A cluster of garlic bulbs.

Spring-flowering bulbs, like tulips and daffodils, can be planted from late September through October. Read the package directions for the correct planting depth and spacing.

Garlic is another crop to plant in the fall. It provides two harvests: the garlic scapes, typically around the end of June, and the actual heads of garlic in July. You’ll want to dig in cloves a couple of weeks after your region’s fall frost date, but before the ground freezes.

Plant trees and shrubs

A closeup of purple hydrangeas

Planting deciduous trees and shrubs (think maple, forsythia, hydrangea and crabapple) in September through to the end of October allows the roots to become established before winter. When planting, make sure that the top of the root ball is flush with the hole you’ve dug.

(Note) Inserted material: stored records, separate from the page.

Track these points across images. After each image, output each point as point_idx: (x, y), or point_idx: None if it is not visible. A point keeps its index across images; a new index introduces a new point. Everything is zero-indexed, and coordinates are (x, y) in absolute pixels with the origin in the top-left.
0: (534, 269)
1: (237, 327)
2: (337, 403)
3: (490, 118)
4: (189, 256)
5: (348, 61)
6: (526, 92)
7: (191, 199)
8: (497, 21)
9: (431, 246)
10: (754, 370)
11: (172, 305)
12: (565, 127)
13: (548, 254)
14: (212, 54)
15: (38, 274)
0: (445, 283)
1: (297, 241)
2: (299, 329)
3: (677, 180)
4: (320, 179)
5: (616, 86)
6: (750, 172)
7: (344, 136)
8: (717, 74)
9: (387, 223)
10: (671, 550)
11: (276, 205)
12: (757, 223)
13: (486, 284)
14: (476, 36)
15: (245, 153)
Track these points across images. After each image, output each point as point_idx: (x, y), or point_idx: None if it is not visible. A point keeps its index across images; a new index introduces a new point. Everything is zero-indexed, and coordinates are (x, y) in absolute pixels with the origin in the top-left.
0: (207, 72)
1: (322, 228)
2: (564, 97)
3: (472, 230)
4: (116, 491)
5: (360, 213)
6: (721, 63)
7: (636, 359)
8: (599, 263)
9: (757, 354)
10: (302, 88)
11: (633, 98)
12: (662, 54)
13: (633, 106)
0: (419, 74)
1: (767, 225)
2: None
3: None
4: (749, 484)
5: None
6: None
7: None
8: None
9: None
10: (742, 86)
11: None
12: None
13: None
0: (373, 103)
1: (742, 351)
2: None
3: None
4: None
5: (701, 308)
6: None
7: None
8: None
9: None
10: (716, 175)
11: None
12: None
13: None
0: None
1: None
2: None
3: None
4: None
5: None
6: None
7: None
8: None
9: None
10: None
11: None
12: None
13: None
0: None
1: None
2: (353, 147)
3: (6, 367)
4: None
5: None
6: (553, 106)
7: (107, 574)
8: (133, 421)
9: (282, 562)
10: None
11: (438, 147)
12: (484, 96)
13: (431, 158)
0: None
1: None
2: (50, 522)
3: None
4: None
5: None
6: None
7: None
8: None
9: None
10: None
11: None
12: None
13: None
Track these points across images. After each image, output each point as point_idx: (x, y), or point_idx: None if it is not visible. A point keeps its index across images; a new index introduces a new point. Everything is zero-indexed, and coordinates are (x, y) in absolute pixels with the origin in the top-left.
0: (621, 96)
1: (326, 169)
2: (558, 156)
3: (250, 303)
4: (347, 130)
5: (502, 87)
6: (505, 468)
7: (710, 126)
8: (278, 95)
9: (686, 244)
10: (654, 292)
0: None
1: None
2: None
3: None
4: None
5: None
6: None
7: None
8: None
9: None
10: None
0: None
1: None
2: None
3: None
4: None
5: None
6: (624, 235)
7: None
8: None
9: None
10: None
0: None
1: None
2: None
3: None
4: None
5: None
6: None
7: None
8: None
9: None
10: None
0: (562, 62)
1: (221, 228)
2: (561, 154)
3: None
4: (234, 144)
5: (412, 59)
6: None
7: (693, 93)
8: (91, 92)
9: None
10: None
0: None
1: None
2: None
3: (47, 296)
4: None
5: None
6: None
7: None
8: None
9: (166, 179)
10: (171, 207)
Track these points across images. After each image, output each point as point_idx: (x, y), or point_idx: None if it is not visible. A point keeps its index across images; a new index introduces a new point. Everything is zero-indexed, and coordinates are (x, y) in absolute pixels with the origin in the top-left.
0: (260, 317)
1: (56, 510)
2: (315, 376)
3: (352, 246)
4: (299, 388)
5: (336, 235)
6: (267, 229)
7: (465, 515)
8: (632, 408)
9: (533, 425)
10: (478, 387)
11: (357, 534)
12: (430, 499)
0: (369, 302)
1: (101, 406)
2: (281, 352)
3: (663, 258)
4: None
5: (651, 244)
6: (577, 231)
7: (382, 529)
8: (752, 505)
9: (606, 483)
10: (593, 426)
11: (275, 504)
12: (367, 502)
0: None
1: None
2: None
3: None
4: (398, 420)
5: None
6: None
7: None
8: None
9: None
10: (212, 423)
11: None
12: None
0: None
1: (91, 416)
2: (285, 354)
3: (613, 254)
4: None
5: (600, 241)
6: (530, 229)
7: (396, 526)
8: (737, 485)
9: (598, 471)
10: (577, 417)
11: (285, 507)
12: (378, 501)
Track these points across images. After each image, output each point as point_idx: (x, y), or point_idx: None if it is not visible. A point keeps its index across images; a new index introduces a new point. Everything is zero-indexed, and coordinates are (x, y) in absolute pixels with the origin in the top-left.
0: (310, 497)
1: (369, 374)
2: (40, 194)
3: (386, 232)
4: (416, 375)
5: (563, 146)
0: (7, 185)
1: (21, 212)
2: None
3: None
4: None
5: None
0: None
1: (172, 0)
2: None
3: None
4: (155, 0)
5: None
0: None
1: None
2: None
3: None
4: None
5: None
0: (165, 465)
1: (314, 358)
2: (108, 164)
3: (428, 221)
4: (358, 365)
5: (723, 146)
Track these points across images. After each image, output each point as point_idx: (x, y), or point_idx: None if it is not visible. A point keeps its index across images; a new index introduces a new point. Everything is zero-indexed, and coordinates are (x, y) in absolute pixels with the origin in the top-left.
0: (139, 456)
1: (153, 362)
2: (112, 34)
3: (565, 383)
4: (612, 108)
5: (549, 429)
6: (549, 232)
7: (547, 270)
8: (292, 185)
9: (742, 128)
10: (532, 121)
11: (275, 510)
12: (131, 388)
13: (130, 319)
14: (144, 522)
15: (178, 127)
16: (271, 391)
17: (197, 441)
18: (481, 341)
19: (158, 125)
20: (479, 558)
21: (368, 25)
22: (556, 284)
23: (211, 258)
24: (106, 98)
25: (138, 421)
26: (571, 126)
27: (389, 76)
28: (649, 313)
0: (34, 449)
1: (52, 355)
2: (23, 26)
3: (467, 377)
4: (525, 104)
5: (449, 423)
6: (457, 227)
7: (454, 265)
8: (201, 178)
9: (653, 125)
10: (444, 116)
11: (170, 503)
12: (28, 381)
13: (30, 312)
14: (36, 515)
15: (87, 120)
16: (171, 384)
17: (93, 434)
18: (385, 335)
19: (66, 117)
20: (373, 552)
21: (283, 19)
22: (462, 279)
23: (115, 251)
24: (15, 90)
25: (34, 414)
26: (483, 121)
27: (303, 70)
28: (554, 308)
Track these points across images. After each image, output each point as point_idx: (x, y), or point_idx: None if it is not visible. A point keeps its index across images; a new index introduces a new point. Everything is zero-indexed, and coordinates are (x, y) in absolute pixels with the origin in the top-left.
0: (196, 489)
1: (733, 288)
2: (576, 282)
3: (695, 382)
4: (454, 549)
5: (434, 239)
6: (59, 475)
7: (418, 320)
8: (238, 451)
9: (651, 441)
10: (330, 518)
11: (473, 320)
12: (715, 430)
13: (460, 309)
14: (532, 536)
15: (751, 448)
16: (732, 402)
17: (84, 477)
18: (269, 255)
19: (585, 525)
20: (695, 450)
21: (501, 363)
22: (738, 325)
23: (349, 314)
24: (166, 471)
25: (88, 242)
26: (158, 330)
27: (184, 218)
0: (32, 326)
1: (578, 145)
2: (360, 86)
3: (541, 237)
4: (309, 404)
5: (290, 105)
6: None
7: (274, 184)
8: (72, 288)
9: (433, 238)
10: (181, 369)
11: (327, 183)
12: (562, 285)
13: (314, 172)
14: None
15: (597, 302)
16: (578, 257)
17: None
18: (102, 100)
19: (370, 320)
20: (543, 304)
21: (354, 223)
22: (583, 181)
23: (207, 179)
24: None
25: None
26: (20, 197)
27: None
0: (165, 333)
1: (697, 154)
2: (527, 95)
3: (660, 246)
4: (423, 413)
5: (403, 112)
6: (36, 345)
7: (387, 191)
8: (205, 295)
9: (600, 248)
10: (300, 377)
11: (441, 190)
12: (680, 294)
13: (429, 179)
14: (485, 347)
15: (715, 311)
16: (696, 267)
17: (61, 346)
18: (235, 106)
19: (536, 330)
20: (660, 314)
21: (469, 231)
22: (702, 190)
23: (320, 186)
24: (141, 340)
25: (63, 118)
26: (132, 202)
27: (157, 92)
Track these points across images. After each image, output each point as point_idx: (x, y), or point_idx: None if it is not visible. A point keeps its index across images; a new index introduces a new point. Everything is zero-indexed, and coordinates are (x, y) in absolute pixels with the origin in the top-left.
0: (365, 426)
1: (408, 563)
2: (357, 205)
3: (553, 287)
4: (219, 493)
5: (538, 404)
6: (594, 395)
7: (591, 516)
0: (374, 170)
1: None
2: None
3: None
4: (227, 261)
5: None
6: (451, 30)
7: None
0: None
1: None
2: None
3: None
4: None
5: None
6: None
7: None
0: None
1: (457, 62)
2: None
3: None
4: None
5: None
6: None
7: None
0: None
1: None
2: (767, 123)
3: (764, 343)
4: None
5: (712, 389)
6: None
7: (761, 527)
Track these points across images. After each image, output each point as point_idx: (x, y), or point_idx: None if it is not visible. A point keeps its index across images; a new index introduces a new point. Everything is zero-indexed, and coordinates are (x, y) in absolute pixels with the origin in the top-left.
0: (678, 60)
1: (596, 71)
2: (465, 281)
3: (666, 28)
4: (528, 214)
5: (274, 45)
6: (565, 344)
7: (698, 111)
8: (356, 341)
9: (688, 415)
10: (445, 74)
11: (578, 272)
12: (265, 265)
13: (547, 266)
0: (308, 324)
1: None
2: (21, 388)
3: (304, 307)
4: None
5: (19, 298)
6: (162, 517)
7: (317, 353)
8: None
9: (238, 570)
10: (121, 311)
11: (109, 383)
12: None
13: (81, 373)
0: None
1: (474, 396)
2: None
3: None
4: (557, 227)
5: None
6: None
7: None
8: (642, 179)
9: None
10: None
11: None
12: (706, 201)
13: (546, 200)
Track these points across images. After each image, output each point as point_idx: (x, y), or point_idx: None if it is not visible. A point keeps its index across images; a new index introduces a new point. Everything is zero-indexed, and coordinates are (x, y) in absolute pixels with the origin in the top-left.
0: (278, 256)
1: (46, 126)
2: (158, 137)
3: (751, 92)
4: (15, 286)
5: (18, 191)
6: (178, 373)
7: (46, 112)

Bring these plants indoors for winter

A closeup view of a ficus plant.

Save citrus trees and tender perennials such as rosemary by bringing them indoors before they’re touched by frost. First, check to make sure you aren’t bringing any insects inside, then pot the plants and place in a south-facing window. Certain plants, such as fig trees and brugmansia, will go dormant over the winter in a cold room with root-cellar conditions and require minimal care.

Boost soil conditions

A woman empties a basket of leaves onto a table outdoors.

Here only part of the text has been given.